We had our dinner cooked over a camp fire on a sand dune, the meal was great and consisted of a potato curry, with pakora, chapatis, rice, a spicy curry and two Kingfischers. Our real treat was a beautiful sunset of pink and purple hues and then a red lightening storm which lasted an hour over the desert. No thunder or rain though. The real adventure began on our road back to the town. It hadn't rained where we were on the dunes, but the rest of the area got hit hard with the monsoon rain. Since the desert can't absorb the water at the rate that the rain falls, it literally turns into instant lakes and raging rivers. The road was sketchy to say the least. Our jeep passed over at least 20 rivers and lakes, where the road no longer existed. The water was spraying over the roof of the jeep and was thigh high at different points. At one point, our driver pulled over and said "too much water". It looked like raging white rapids where the road once was. We were completely fine with waiting it out rather than the alternative of stalling out in the middle of the river, capsizing and getting washed away down the river. Jack quickly settled down into a nap since it seemed like we were going to sleep on the side of the road until the river cleared out the next day. Out of nowhere, two minivans decided to give it a go, and booked it across the rapids. Our driver gunned it then and followed about 2 inches from one of the vehicles and we luckily made it to the other side. Yeesh. It was far from over though as we still had to cross many more rivers and lakes on the highway and our lovely driver had a tendency to gun it right before hitting the river, so our windshield was covered with water, we were jolted back and heard the rain hitting the roof of the jeep. By the time we got back to our place at close to midnight, we were sand covered, tired, and wide eyed from the ride home. All the guys who worked at the hotel had a great time laughing at the two Canadians that got stuck in the middle of a full out rain storm. Obviously not a big deal to them.

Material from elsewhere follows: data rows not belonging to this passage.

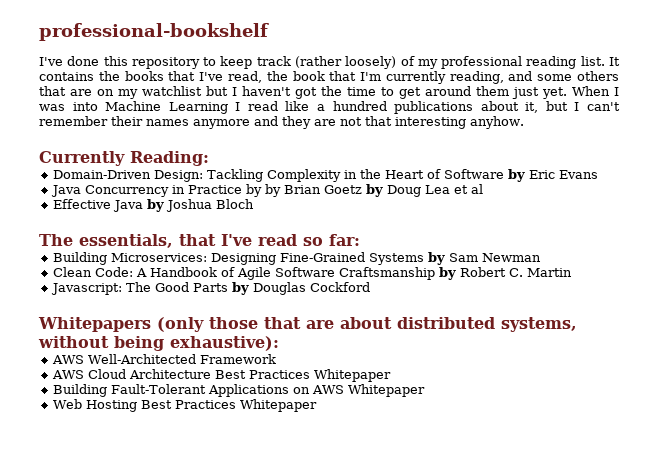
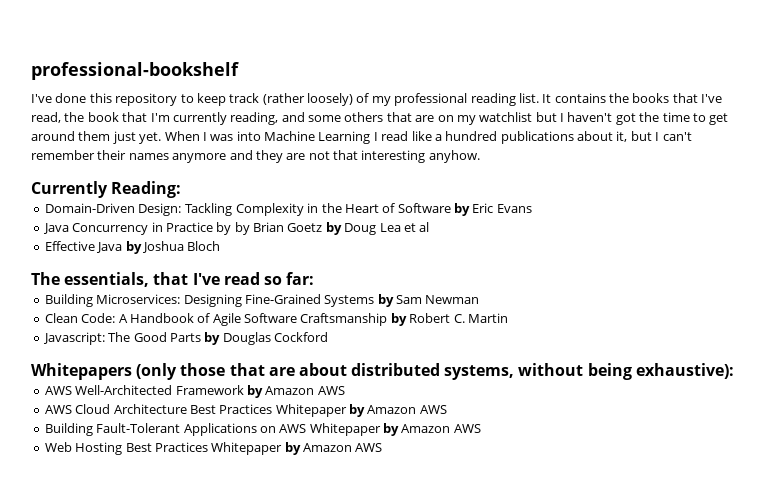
(276, 359) none -> [246,385,345,398] by Amazon AWS
(391, 375) none -> [349,404,447,417] by Amazon AWS
(425, 390) none -> [383,423,481,436] by Amazon AWS
(317, 405) none -> [284,442,383,455] by Amazon AWS

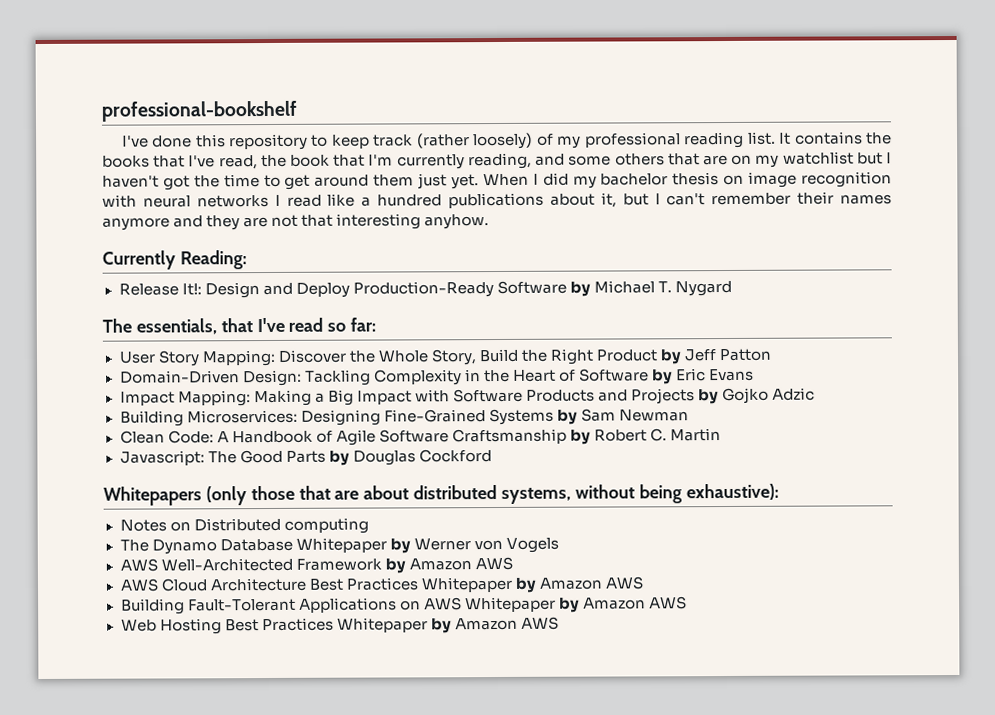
[210,131,371,144] was into Machine Learning -> [542,171,893,189] [102,194,269,208] did my bachelor thesis on image recognition with neural networks
(182, 189) none -> [118,280,732,299] [102,317,377,335] [118,348,773,367] // Release It!: Design and Deploy Production-Ready Software by Michael T. Nygard // The essentials, that I've read so far: // User Story Mapping: Discover the Whole Story, Build the Right Product by Jeff Patton
[42,222,430,235] [44,241,221,254] [31,272,315,287] Java Concurrency in Practice by by Brian Goetz by Doug Lea et al // Effective Java by Joshua Bloch // The essentials, that I've read so far: -> [119,387,816,407] Impact Mapping: Making a Big Impact with Software Products and Projects by Gojko Adzic
(734, 371) none -> [119,517,369,534] [119,537,559,555] // Notes on Distributed computing // The Dynamo Database Whitepaper by Werner von Vogels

Since we haven't had a chance to download any photos, you can click here to see a
link for Jaisalmer with a map and photos.

We spent a quick day in Jaipur, arrived in Agra today by train at 12pm and will post some info soon about the cities and the spectacular Taj Mahal, what an amazing experience. We leave tonight for Varanassi for two days on the 11pm over night train. Then we're off to Goa for a week on Saturday!

We'll be in touch sooon. Hope you're all doing well!